**Exercise goal:**
Where the records below have a line with "lines", that line is to be copied.

**Study material:**
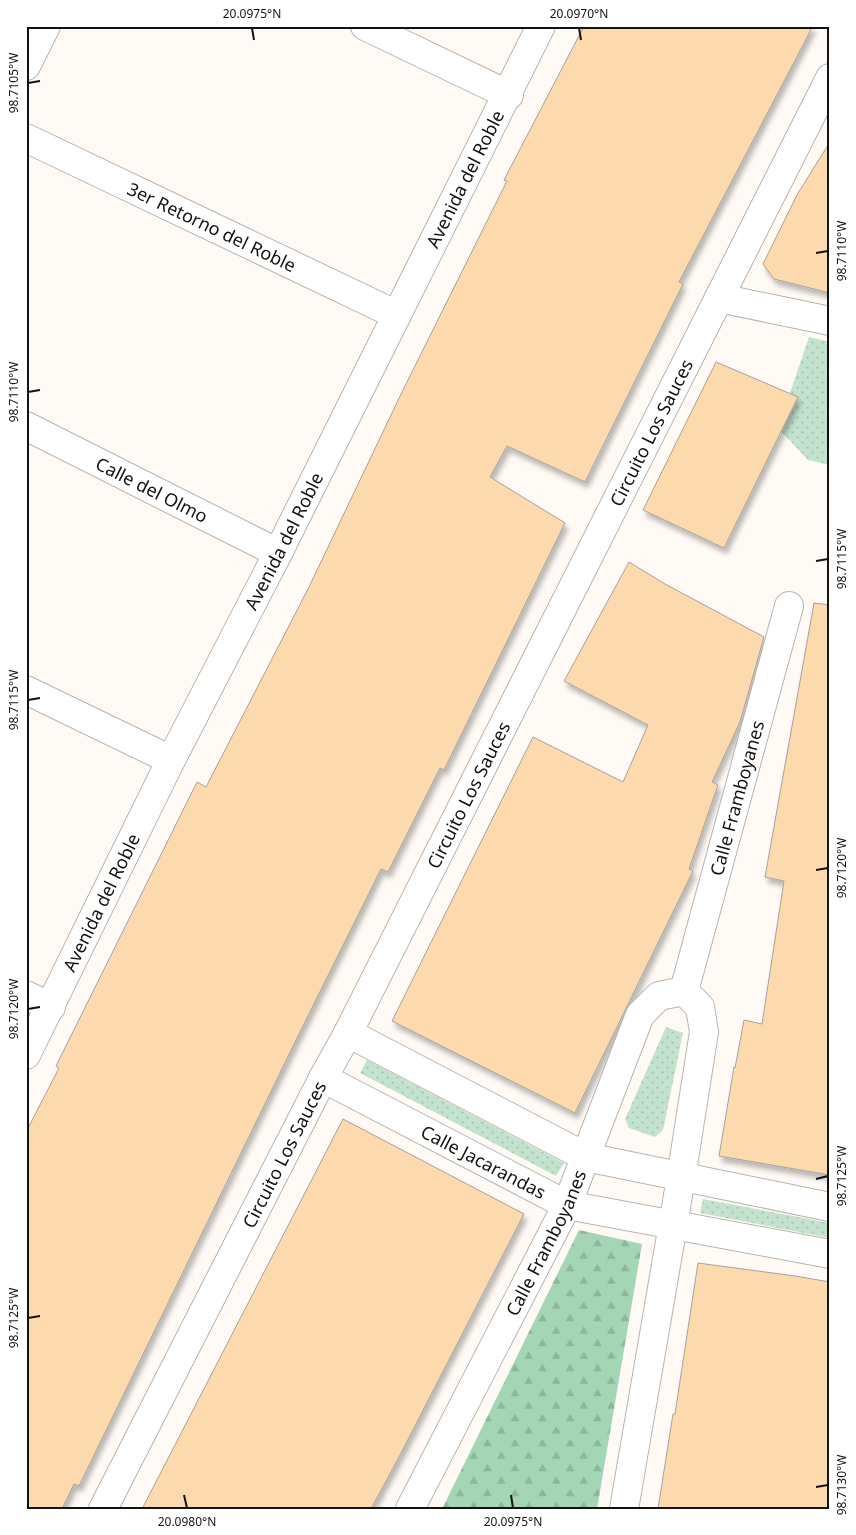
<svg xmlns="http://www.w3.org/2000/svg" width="856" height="1535" viewBox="0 0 856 1535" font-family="'Noto Sans',sans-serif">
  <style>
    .forest { fill: url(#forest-firs) }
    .garden { fill: url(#garden-dots) }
    .building { fill: #fcdaae; stroke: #a5a29d; filter: url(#shadow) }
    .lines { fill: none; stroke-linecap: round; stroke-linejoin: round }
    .minor-casing { stroke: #b8b4af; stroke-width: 30 }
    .minor { stroke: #fff; stroke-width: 28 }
    .ticks { fill: none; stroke: #131210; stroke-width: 2 }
    .labels { text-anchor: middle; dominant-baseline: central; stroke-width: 4.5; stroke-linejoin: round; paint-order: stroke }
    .street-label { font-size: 18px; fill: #131210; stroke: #fff }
    .neatline { fill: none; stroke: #131210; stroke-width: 2 }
    .ticks-label { font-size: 12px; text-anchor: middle; fill: #131210 }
  </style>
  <defs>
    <pattern id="forest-firs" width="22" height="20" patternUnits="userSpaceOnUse" patternTransform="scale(1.25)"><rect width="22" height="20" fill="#a4d6b6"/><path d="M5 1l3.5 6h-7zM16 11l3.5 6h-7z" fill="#8cb79b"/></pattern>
    <pattern id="garden-dots" width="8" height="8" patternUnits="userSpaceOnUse" patternTransform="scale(1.25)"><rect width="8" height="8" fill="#c4e3cf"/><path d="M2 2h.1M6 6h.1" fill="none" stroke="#a8c2b1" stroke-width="1.8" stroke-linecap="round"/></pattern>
    <filter id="shadow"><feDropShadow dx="3" dy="5.5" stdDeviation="2.5" flood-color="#0004"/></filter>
  </defs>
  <rect width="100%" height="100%" fill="#fffaf5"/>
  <!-- forest -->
  <path class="forest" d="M579,1230L642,1244L597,1509H442Z"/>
  <!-- garden -->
  <path class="garden" d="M809,337L830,342V465L808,460L778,428Z
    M666,1027L683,1033L663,1130L655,1137L629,1128L625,1119Z
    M367,1060L564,1163L556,1176L360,1073Z
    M703,1199L830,1223V1238L700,1213Z"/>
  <!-- building -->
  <path class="building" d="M584,26H813L702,238L679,282L683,284L585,482L507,446L490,477L565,523L444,770L440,768L388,872L381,869L298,1036L79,1486L74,1484L62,1509H26V1132L59,1068L56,1066L197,782L206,787L309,587L402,392L507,181L504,180Z
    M830,142V293L774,279L763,264L798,193Z
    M716,362L798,397L724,548L643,510Z
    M629,562L665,584L764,637L740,722L712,782L718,785L689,869L693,871L575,1113L392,1021L533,737L623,782L648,725L564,681Z
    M814,603L830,605V1175L719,1156L734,1067L735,1068L744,1020L762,1024L784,881L765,877Z
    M343,1119L524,1214L399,1457L371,1509H142Z
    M698,1263L795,1276L830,1282V1509H658L673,1414H675Z"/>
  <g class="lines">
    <defs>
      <g id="minor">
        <path d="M365,26L509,95"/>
        <path d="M26,66L46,26"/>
        <path id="s1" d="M26,138L397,315"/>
        <path d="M719,298L830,321"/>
        <path id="s2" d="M26,426L278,553"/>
        <path d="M26,690L171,760"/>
        <path id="s3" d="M684,991L789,606"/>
        <path d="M26,995L51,1007"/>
        <path d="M348,1033L586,1157L830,1207"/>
        <path id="s4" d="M26,1055L171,760L278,553L541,26"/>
        <path id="s5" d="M323,1078L567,1205L830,1254"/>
        <path id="s6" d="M103,1509L323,1078L348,1033L830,78"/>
        <path id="s7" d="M410,1509L567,1205L640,1015L659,996L684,991"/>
        <path d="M624,1509L681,1178L704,1032L700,1007L684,991"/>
      </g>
    </defs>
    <!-- minor casing -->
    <use href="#minor" class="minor-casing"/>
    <!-- minor -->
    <use href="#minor" class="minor"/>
  </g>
  <!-- ticks -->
  <path class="ticks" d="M252,28L254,40M579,28L581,40M28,83L40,81M816,253L828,251M28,392L40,390M816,561L828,559M28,700L40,698M816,870L828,868M28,1009L40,1007M816,1179L828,1176M28,1318L40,1316M816,1487L828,1485M184,1495L187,1508M511,1495L513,1508"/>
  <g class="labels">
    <!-- street labels -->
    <g class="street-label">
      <text stroke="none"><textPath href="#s4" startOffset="980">Avenida del Roble</textPath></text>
      <text stroke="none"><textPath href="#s1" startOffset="206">3er Retorno del Roble</textPath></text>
      <text stroke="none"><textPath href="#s6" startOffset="1208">Circuito Los Sauces</textPath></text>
      <text stroke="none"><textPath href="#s2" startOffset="141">Calle del Olmo</textPath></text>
      <text stroke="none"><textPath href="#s4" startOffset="575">Avenida del Roble</textPath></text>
      <text stroke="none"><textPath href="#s6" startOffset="802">Circuito Los Sauces</textPath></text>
      <text stroke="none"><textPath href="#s3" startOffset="200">Calle Framboyanes</textPath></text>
      <text stroke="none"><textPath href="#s4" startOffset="170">Avenida del Roble</textPath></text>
      <text stroke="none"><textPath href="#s6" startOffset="398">Circuito Los Sauces</textPath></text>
      <text stroke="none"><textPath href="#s5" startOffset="181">Calle Jacarandas</textPath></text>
      <text stroke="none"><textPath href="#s7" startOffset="299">Calle Framboyanes</textPath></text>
    </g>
  </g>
  <!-- border -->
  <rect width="856" height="1535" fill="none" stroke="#ffffff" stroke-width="55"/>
  <rect x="28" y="28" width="800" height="1480" class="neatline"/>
  <g class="ticks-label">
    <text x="252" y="18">20.0975°N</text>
    <text x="579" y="18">20.0970°N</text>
    <text transform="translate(14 83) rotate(-90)" y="4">98.7105°W</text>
    <text transform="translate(842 251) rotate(-90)" y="4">98.7110°W</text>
    <text transform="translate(14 392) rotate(-90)" y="4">98.7110°W</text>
    <text transform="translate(842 559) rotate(-90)" y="4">98.7115°W</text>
    <text transform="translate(14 700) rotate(-90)" y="4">98.7115°W</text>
    <text transform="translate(842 868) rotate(-90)" y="4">98.7120°W</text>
    <text transform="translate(14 1009) rotate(-90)" y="4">98.7120°W</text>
    <text transform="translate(842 1176) rotate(-90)" y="4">98.7125°W</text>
    <text transform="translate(14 1318) rotate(-90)" y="4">98.7125°W</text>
    <text transform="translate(842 1485) rotate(-90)" y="4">98.7130°W</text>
    <text x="187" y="1526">20.0980°N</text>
    <text x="513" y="1526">20.0975°N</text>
  </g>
</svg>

**Written response:**
    .lines { fill: none; stroke-linecap: round; stroke-linejoin: round }
  <g class="lines">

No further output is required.